After thinking longing i can't figure it out no matter what..
So i have 3d line starts (0,0,0) and ends (3.5,3.5,2.5) so therefore has length of about 5.
Now how do i find out vector that is completely perpendicular to any vector like this one (1,2,3) assume all vectors start at 0,0,0.
If it was 2d i'd have used slope to find perpendicular line.
Please use more English and if you put letters like t or stuff explain it along too.
On
There exists a subspace of perpendicular vectors for any given vector. To find a perpendicular vector to any two vectors you can take their cross-product. To obtain a desired length, normalize and multiply by the desired length.

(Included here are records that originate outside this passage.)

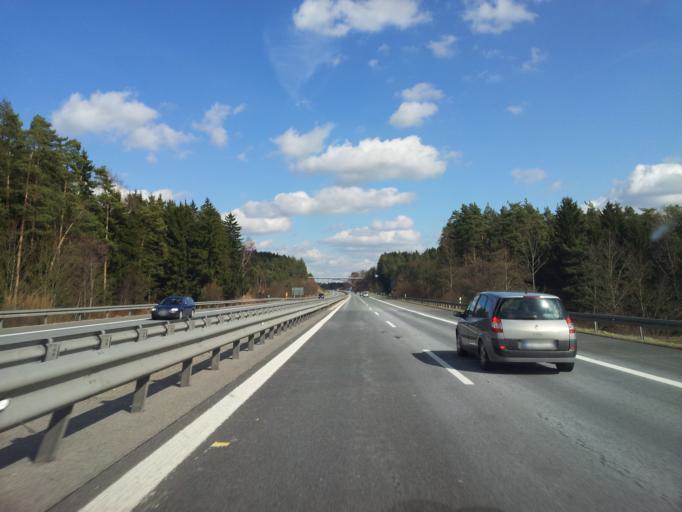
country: DE
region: Bavaria
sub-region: Upper Franconia
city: Wattendorf
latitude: 49.9909
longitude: 11.1371
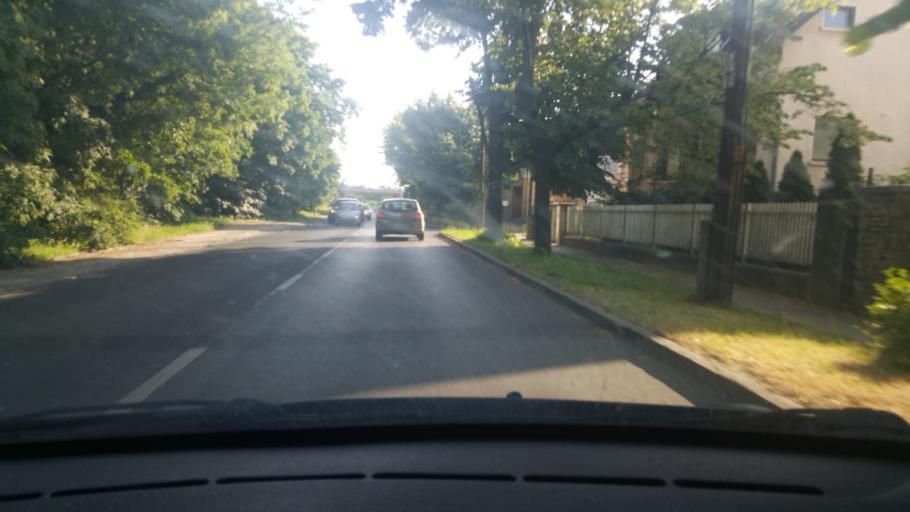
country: HU
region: Budapest
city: Budapest XVIII. keruelet
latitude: 47.4544
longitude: 19.1981
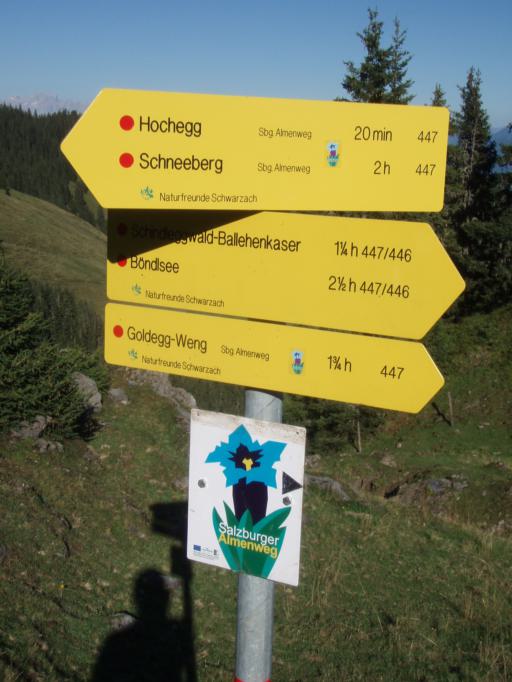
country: AT
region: Salzburg
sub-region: Politischer Bezirk Sankt Johann im Pongau
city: Goldegg
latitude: 47.3473
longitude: 13.0675
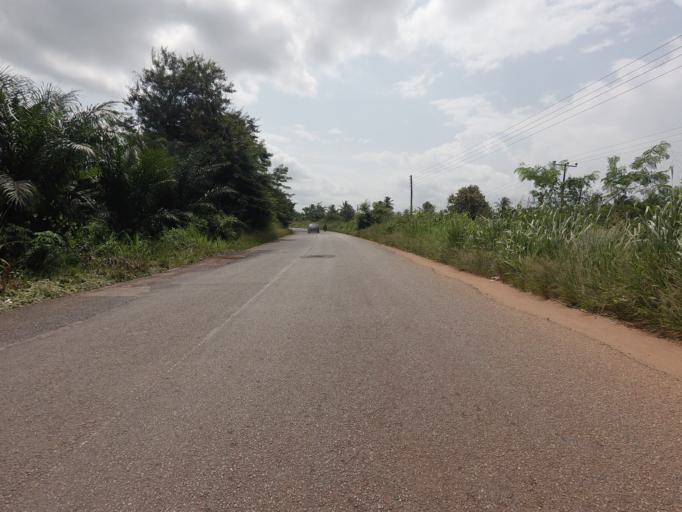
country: TG
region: Maritime
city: Lome
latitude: 6.2195
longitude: 1.0445
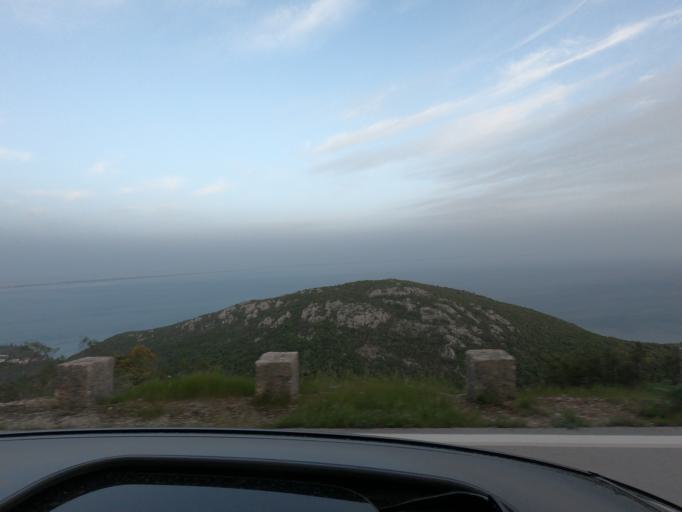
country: PT
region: Setubal
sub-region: Sesimbra
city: Sesimbra
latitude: 38.4651
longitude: -9.0030
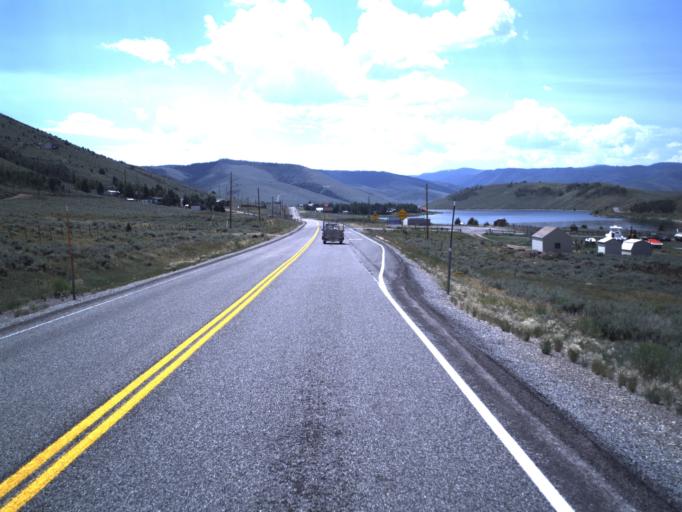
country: US
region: Utah
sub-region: Carbon County
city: Helper
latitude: 39.8179
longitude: -111.1354
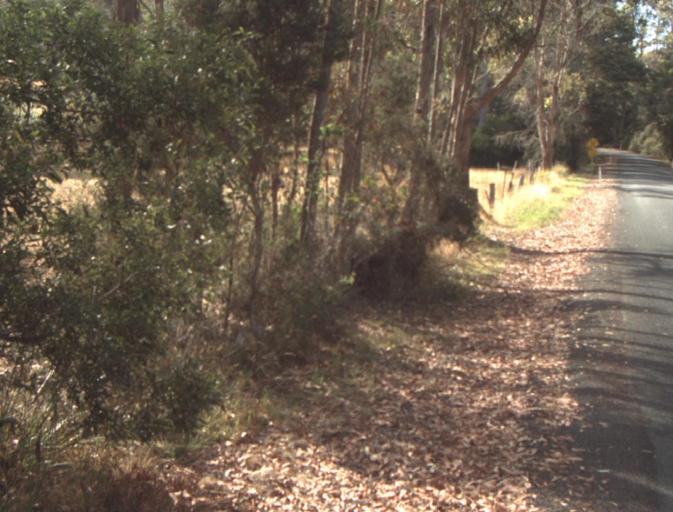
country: AU
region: Tasmania
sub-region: Launceston
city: Mayfield
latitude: -41.2686
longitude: 147.1613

Consider the inner product: $\vec{u}\cdot\vec{v}=|\vec{u}||\vec{v}|\cos\theta$. What conditions can you impose to derive unknown components?
The vectors orthogonal to $\mathbf{u} \in \mathbb{R}^n$ are the vectors $\mathbf{v} \in \mathbb{R}^n$ such that $\mathbf{u} \cdot \mathbf{v}=0$, where $\cdot$ is the dot product. In the case $\mathbf{u}=(3.5,3.5,2.5)$, we can find all such $\mathbf{v}=(a,b,c) \in \mathbb{R}^3$ by solving the equation defined by $$(3.5,3.5,2.5) \cdot (a,b,c)=0.$$ That is, all vectors $(a,b,c)$ such that $$3.5a+3.5b+2.5c=0$$ will be orthogonal to $(3.5,3.5,2.5)$.